CYTOWANY TEKST:
^^^^^^^^^^^^^^^^

Menu

Zuzanka.blogitko

Ta ruda metalówa, co ma bloga o gotowaniu

It's a dirty job but someone's got to do it

Fakt #1: Ludzie na koncertach się tłoczą. Nie lubię. Czekam, aż ktoś wymyśli opcję oglądania koncertu na żywo z przestrzenią dookoła. Żeby każdy miał.

Fakt #2: Ludzie na koncertach palą. Różne rzeczy. Niestety.

Fakt #3: Nie można wnosić aparatów fotograficznych większych niż idiotenkamera. Nic to, że flesze mają i komórki, którymi wszyscy pstrykają. A ja nie mogę przynieść grzecznej, niebłyskającej lustrzanki, bo nie.

Na szczęście fakt #4: Koncert był niesamowity. Zabrakło tylko tytułowego utworu, a szkoda, bo to moje motto na wiele okazji. W głowie miałam te wszystkie okazje, kiedy Faith No More grał mi do różnych życiowych sytuacji. Kiedy słuchałam po raz któryś tam pożyczonej od Pauliny kasety z koncertem Live at the Brixton Academy, siedząc na akademikowym łóżku, byłam tylko ja i Mike Patton, który przez kilkadziesiąt lat nabrał bukietu, jak wino. Zabawny, żywiołowy, próbujący mówić po polsku i po tylu latach umiejący włożyć w maksymalnie ograne utwory pasję. Boli mnie kark, TŻ boli gardło. Było warto.

^^^^^^^^^^^^^^^^

ZADANIE 1:
Wyodrębnij z listingu i przepisz bez zmian wiersze, zaczynając od wiersza zawierającego „common name: Wolf's milk”, a kończąc na wierszu zawierającym „scientific name: Mimus gilvus”, łącznie z oboma.

Zebrane dane:
^^^^^^^^^^^^^^^^

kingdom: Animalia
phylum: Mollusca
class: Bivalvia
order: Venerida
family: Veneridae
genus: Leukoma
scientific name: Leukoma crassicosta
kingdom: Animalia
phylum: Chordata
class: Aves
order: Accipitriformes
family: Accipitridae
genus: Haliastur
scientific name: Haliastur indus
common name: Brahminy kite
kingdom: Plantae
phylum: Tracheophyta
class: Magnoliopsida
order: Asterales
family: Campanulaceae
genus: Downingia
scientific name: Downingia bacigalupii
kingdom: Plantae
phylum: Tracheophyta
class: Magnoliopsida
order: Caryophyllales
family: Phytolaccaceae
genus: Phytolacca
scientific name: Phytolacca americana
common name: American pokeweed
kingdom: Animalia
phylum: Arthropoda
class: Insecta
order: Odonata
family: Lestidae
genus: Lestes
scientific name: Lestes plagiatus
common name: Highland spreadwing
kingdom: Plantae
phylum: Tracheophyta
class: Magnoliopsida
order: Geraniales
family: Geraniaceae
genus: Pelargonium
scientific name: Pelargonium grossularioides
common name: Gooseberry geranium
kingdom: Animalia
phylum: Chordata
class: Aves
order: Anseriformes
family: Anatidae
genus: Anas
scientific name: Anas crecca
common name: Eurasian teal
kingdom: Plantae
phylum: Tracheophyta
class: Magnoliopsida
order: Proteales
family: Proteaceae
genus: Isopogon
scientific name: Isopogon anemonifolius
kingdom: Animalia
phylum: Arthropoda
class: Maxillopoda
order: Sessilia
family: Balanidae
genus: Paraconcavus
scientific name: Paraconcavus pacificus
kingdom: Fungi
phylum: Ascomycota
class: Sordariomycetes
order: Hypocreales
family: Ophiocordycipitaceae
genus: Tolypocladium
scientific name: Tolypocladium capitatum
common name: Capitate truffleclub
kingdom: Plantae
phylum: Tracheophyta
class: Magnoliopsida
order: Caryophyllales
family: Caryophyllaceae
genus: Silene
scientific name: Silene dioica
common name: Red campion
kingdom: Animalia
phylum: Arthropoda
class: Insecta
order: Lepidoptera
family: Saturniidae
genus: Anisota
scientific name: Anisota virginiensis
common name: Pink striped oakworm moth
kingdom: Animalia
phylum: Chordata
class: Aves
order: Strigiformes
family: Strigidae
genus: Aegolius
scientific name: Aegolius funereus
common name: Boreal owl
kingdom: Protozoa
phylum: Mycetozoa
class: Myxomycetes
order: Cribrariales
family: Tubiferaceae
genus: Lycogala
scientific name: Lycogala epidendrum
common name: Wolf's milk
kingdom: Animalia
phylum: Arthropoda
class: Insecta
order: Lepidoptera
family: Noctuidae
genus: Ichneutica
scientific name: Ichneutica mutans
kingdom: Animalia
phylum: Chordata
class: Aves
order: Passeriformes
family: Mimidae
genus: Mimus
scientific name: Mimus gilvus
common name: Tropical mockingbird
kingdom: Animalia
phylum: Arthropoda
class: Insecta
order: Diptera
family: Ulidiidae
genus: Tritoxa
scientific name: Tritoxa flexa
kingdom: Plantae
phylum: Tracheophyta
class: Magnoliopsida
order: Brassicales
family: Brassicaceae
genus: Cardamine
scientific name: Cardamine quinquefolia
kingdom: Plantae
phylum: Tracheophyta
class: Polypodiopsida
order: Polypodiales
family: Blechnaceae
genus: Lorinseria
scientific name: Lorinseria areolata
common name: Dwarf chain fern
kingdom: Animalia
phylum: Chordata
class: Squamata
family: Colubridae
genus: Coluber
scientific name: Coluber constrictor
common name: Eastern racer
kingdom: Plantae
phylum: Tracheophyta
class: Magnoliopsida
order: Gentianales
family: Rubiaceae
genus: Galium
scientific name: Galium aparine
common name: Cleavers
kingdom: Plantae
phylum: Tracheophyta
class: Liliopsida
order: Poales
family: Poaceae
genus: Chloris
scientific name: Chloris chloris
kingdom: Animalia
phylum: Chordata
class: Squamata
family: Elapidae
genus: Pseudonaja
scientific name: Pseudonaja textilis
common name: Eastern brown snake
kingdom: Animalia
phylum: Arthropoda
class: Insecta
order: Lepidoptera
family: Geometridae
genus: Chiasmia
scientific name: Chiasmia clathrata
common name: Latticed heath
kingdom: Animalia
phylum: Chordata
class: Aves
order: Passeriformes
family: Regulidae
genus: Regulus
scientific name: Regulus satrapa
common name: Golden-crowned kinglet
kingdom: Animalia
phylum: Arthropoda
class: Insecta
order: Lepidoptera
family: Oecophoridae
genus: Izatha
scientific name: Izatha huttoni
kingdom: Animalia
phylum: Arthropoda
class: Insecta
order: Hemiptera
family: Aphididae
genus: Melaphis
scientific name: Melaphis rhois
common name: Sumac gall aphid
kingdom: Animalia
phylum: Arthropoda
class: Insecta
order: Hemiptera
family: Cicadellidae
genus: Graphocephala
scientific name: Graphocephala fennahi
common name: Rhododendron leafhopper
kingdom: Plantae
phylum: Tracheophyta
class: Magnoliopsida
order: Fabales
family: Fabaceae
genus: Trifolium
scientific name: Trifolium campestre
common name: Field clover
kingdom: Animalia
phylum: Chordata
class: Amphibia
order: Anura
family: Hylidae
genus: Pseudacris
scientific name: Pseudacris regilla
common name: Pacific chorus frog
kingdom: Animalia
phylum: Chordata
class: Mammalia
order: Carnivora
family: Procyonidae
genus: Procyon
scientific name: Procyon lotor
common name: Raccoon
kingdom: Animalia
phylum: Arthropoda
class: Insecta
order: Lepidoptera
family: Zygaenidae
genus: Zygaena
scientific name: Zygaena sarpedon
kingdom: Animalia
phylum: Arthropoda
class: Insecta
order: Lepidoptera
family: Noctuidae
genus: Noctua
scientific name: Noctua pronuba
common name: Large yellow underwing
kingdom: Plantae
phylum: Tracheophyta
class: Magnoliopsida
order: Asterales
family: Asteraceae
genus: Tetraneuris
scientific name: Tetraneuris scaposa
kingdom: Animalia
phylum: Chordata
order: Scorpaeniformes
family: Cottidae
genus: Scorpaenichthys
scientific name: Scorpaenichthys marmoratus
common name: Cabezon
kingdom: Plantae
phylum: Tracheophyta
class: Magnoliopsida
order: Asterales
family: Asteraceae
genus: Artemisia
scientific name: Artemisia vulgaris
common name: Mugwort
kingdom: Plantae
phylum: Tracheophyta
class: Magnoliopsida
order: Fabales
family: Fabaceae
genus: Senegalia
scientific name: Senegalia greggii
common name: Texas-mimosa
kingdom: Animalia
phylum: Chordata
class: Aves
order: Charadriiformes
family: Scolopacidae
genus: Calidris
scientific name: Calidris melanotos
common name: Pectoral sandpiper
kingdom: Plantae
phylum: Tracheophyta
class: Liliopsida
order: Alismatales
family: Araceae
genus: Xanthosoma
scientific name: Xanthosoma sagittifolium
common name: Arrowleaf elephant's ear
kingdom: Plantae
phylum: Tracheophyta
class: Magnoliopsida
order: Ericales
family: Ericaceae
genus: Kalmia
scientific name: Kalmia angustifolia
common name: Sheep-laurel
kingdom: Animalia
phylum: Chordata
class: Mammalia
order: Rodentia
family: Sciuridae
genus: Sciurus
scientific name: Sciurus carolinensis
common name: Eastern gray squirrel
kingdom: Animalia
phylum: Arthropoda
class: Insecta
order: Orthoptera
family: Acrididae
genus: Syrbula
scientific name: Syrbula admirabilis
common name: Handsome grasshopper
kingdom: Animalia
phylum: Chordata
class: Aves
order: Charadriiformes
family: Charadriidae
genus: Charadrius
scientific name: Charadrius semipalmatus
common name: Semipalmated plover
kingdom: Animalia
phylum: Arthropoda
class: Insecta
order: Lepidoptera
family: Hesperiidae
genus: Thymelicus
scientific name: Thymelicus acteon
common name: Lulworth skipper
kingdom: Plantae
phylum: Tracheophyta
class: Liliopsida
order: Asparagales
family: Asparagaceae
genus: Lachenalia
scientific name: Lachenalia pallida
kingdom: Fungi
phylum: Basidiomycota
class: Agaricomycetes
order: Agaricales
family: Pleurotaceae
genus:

^^^^^^^^^^^^^^^^

ZADANIE 2:
Oceń, czy stwierdzenia (a), (b) i (c) zgadzają się z wpisem o koncercie, i przy każdym odpowiedz „tak” lub „nie”, przytaczając dosłownie rozstrzygające słowa wpisu. (a) Na koncercie zabrakło utworu tytułowego. (b) Na koncert można było wnieść lustrzankę. (c) Kaseta z koncertem Live at the Brixton Academy była pożyczona od Pauliny.

ODPOWIEDŹ 1:
common name: Wolf's milk
kingdom: Animalia
phylum: Arthropoda
class: Insecta
order: Lepidoptera
family: Noctuidae
genus: Ichneutica
scientific name: Ichneutica mutans
kingdom: Animalia
phylum: Chordata
class: Aves
order: Passeriformes
family: Mimidae
genus: Mimus
scientific name: Mimus gilvus

ODPOWIEDŹ 2:
(a) Tak: „Zabrakło tylko tytułowego utworu”.
(b) Nie: „Nie można wnosić aparatów fotograficznych większych niż idiotenkamera”.
(c) Tak: „pożyczonej od Pauliny kasety z koncertem Live at the Brixton Academy”.